* What needs to be done:
Lay out the lines from the start of the records through the line containing "ەگىستىكتە تەكسەرىلۋى قاجەت." as a JSON list of strings, one string per line. Leave out any blank lines.

Stored data entries:
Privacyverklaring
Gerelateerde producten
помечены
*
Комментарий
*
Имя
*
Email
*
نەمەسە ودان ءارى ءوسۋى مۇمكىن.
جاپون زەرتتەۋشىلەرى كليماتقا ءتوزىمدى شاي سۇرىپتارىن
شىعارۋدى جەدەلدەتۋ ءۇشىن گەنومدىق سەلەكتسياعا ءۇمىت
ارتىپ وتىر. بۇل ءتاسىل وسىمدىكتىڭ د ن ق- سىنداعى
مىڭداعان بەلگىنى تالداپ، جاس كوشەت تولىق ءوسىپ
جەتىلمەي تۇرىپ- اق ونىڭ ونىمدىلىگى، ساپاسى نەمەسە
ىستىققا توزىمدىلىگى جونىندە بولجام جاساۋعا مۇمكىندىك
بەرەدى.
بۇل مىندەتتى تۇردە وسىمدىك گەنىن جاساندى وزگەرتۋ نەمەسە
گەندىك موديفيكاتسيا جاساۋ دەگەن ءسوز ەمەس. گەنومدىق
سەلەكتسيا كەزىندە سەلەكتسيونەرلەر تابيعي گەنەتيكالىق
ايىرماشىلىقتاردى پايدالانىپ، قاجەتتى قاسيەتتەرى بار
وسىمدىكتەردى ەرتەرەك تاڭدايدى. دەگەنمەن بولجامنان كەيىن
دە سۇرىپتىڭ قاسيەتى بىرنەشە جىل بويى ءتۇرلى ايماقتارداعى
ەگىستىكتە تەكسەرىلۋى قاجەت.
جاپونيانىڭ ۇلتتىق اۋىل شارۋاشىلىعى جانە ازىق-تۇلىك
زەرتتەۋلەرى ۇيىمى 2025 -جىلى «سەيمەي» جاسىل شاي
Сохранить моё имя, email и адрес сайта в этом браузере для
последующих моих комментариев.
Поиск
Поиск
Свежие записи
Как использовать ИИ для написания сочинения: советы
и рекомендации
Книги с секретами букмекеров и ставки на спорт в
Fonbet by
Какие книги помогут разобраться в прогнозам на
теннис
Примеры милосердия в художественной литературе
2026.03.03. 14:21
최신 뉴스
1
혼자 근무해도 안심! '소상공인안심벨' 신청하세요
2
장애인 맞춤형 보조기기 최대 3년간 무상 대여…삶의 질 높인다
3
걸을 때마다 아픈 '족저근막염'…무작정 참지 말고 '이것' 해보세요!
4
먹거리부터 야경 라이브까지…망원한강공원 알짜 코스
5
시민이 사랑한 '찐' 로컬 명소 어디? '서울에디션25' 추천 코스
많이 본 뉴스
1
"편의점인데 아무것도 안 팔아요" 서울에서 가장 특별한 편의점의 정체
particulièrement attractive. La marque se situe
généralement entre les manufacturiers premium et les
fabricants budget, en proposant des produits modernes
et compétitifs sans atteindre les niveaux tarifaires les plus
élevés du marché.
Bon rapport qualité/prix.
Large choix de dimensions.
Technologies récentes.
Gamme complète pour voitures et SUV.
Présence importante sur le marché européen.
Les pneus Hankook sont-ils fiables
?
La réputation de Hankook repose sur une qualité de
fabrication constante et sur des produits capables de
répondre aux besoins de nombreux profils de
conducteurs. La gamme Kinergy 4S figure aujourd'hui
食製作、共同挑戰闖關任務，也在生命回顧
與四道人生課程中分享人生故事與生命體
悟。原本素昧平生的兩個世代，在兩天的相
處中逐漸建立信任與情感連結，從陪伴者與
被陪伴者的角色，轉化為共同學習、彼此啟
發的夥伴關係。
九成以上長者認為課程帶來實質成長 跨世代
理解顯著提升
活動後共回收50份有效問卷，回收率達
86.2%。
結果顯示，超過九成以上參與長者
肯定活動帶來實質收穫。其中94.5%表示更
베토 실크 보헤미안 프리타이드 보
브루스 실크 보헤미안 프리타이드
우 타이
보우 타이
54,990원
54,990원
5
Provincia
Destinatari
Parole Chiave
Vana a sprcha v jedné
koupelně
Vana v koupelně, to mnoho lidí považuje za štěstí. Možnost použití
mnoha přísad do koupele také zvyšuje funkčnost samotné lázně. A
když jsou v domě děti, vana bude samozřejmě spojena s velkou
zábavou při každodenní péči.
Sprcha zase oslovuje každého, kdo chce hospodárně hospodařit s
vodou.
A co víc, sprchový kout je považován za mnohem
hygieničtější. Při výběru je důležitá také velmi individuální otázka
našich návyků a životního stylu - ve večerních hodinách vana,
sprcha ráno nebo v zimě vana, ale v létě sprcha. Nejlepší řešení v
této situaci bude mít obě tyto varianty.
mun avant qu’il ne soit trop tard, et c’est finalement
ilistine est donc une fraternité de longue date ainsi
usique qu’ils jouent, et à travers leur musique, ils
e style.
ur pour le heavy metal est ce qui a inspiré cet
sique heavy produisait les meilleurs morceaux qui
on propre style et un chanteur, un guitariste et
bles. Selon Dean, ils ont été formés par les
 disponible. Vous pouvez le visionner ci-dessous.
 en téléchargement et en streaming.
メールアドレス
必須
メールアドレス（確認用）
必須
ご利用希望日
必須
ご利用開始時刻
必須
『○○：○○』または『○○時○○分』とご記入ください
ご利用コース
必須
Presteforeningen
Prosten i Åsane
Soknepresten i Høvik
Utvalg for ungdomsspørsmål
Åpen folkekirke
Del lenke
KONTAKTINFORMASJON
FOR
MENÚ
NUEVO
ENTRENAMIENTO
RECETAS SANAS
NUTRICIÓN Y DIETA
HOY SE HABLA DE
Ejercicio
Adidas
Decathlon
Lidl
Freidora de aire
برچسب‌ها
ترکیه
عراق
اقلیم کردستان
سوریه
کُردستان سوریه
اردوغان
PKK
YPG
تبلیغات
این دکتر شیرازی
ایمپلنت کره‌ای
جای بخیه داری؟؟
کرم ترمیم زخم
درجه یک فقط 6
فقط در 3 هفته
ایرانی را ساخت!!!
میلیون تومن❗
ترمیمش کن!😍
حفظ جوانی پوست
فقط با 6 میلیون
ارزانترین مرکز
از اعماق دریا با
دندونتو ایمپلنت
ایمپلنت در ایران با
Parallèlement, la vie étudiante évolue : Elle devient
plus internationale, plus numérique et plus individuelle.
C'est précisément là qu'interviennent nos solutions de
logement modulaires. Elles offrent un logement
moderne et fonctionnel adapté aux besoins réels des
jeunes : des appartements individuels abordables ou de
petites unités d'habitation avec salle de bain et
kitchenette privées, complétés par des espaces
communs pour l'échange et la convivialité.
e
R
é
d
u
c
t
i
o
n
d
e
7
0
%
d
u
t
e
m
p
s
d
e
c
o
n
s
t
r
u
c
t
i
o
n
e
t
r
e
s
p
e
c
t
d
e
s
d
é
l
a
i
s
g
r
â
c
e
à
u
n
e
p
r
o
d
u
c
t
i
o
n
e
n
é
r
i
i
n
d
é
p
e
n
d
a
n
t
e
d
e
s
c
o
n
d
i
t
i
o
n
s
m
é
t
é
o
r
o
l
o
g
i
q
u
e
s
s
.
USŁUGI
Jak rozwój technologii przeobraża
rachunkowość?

* Completed exercise:
[
  "Privacyverklaring",
  "Gerelateerde producten",
  "помечены",
  "*",
  "Комментарий",
  "*",
  "Имя",
  "*",
  "Email",
  "*",
  "نەمەسە ودان ءارى ءوسۋى مۇمكىن.",
  "جاپون زەرتتەۋشىلەرى كليماتقا ءتوزىمدى شاي سۇرىپتارىن",
  "شىعارۋدى جەدەلدەتۋ ءۇشىن گەنومدىق سەلەكتسياعا ءۇمىت",
  "ارتىپ وتىر. بۇل ءتاسىل وسىمدىكتىڭ د ن ق- سىنداعى",
  "مىڭداعان بەلگىنى تالداپ، جاس كوشەت تولىق ءوسىپ",
  "جەتىلمەي تۇرىپ- اق ونىڭ ونىمدىلىگى، ساپاسى نەمەسە",
  "ىستىققا توزىمدىلىگى جونىندە بولجام جاساۋعا مۇمكىندىك",
  "بەرەدى.",
  "بۇل مىندەتتى تۇردە وسىمدىك گەنىن جاساندى وزگەرتۋ نەمەسە",
  "گەندىك موديفيكاتسيا جاساۋ دەگەن ءسوز ەمەس. گەنومدىق",
  "سەلەكتسيا كەزىندە سەلەكتسيونەرلەر تابيعي گەنەتيكالىق",
  "ايىرماشىلىقتاردى پايدالانىپ، قاجەتتى قاسيەتتەرى بار",
  "وسىمدىكتەردى ەرتەرەك تاڭدايدى. دەگەنمەن بولجامنان كەيىن",
  "دە سۇرىپتىڭ قاسيەتى بىرنەشە جىل بويى ءتۇرلى ايماقتارداعى",
  "ەگىستىكتە تەكسەرىلۋى قاجەت."
]